Para tal teremos, entretanto, que trilhar um caminho bem mais árduo do que o percorrido pelo governo Temer até agora. Os desafios daqui para frente serão estruturais e, para superá-los, uma agenda de reformas microeconômicas e políticas terá que ser perseguida. A boa notícia é que já existem, guardados em várias gavetas do poder em Brasília, os rascunhos da grande maioria delas. Este acervo foi acumulado ao longo dos anos pelo debate sempre muito vigoroso, tanto na academia como na mídia, que ocorre no Brasil. Faz parte dele também o trabalho de vários órgãos do governo no período Fernando Henrique e, em alguns poucos momentos de lucidez, no primeiro mandato do governo Lula.
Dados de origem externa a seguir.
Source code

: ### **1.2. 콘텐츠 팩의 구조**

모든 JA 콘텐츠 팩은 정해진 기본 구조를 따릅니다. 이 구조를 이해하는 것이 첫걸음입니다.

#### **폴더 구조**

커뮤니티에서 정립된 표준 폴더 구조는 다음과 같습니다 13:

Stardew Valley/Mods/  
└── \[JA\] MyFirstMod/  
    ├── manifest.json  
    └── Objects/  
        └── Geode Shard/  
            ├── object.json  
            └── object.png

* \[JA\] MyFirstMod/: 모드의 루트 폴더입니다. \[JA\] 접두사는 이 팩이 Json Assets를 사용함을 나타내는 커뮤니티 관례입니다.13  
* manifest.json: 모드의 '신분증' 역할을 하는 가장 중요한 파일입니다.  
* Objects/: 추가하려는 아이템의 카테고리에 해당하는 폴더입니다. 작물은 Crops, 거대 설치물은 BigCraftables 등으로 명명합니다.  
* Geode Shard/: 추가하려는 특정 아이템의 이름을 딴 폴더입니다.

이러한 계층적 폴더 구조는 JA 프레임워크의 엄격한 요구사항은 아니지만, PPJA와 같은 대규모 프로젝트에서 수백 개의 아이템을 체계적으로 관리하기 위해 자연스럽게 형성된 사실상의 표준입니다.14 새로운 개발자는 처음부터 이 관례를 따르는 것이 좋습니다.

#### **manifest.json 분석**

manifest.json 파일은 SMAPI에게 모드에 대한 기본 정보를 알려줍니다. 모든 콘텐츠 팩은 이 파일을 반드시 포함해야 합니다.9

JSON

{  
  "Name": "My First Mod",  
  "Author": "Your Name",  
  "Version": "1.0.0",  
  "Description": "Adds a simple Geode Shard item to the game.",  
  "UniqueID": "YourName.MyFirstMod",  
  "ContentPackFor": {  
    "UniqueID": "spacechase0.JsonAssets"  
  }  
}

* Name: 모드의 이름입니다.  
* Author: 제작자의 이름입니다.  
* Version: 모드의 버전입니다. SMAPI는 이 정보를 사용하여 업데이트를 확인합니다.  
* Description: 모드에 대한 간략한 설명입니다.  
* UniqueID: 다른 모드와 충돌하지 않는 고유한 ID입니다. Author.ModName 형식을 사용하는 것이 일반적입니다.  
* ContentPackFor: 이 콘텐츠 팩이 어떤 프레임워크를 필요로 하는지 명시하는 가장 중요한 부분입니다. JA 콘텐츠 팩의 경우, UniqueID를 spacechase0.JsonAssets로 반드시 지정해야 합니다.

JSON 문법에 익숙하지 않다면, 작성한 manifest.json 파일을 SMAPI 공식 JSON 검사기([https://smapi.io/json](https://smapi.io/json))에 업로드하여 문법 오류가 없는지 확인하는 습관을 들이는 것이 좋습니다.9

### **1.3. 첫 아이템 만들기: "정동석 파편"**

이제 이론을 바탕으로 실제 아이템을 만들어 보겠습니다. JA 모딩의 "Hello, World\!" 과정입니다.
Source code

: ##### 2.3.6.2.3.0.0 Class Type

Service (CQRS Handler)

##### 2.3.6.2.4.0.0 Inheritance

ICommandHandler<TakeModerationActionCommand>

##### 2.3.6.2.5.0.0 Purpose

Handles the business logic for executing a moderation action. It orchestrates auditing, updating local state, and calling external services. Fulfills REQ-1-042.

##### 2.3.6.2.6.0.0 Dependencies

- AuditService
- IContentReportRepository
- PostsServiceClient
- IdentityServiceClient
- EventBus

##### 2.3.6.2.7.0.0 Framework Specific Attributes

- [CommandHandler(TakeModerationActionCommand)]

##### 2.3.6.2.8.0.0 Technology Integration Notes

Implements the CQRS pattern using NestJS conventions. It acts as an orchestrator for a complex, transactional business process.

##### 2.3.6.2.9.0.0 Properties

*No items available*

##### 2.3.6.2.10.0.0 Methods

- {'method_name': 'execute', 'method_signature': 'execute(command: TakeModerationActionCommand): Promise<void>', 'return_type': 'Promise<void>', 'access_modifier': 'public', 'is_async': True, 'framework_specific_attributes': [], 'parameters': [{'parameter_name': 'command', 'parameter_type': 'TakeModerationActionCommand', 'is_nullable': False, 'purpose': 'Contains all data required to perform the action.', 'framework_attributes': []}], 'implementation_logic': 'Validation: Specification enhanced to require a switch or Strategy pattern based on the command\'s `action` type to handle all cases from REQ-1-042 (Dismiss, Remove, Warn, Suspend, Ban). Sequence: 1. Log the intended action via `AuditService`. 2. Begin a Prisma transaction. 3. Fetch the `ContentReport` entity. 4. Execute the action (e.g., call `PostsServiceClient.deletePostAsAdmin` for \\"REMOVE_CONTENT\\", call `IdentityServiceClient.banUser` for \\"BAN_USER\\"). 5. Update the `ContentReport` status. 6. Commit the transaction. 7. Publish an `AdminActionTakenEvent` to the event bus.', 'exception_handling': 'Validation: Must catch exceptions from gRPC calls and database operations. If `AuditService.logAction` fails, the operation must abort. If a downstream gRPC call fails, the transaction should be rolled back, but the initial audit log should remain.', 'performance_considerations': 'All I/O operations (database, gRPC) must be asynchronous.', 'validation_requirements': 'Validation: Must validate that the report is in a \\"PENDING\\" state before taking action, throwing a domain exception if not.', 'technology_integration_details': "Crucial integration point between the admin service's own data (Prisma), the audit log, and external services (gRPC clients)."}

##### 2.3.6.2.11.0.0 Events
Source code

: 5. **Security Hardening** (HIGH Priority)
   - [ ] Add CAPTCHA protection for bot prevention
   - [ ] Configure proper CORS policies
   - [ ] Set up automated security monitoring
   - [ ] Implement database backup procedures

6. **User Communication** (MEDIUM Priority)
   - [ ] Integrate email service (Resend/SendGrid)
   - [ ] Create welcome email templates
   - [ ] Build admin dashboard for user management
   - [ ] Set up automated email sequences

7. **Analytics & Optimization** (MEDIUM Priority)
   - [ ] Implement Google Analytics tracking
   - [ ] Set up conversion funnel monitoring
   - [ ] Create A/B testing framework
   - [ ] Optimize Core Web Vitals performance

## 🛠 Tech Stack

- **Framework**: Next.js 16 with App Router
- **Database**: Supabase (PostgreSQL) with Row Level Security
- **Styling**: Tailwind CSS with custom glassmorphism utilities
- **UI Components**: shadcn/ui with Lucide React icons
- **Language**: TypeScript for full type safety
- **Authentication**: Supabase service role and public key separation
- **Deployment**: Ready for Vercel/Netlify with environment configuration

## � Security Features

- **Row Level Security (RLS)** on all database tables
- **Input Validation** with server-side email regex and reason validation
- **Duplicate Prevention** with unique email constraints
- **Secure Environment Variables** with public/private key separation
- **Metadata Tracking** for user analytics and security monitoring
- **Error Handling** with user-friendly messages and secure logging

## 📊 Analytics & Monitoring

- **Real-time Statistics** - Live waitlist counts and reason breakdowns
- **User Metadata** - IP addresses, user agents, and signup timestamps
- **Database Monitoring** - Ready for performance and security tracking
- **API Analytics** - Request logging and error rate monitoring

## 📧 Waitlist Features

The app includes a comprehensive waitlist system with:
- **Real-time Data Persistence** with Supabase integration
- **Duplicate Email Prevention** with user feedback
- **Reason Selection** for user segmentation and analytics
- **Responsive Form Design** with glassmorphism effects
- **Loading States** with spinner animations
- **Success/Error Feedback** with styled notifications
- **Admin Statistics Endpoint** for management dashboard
Necessitamos apenas de um comando político para colocá-las em prática.
O governo Temer já vem perseguindo uma série destas reformas e, com a recuperação mais à frente da economia, poderá ir ainda mais longe. Os exemplos desta agenda estão disponíveis a todos que seguem a cobertura da imprensa. A mais recente foi a do ensino médio sancionada pelo presidente na última semana. As novas normas refletem o trabalho do falecido ministro da Educação de Fernando Henrique, Paulo Renato Souza, e que ficaram esquecidas por mais de quinze anos.
Enfrentaremos este ano o grande desafio das mudanças nas regras da Previdência pública e as mudanças de nossa vetusta legislação trabalhista. Mas para o Brasil dar um salto quântico como economia de mercado competitiva será preciso muito mais. Por isto a importância da decisão do ministro Meirelles de criar no Ministério da Fazenda uma secretaria especial para coordenar os esforços para a implementação de agenda de reformas microeconômicas.
Vencemos em 2015 a síndrome da queda no precipício que foi defendida por muitos analistas e, neste início de 2017, estamos deixando para trás o pânico de que a recessão não tem fundo do poço. Quero trazer hoje ao leitor do Valor minha previsão de que a partir de 2018, com a eleição presidencial, o Brasil tem condições de entrar em um novo período de crescimento sustentado. Talvez ainda hoje esta minha posição seja mais fruto de uma intuição de analista do que uma análise de fatos concretos. Os desafios no campo da política são ainda muito fortes e voláteis. Mas temos que isolá-los para reduzir o ruído que eles criam sobre a economia. E Keynes nos ensina que esta deve ser a forma de tratar do futuro quando o acaso tem uma força muito grande.
*Luiz Carlos Mendonça de Barros, engenheiro e economista, é presidente do Conselho da Foton Brasil. Foi presidente do BNDES e ministro das Comunicações.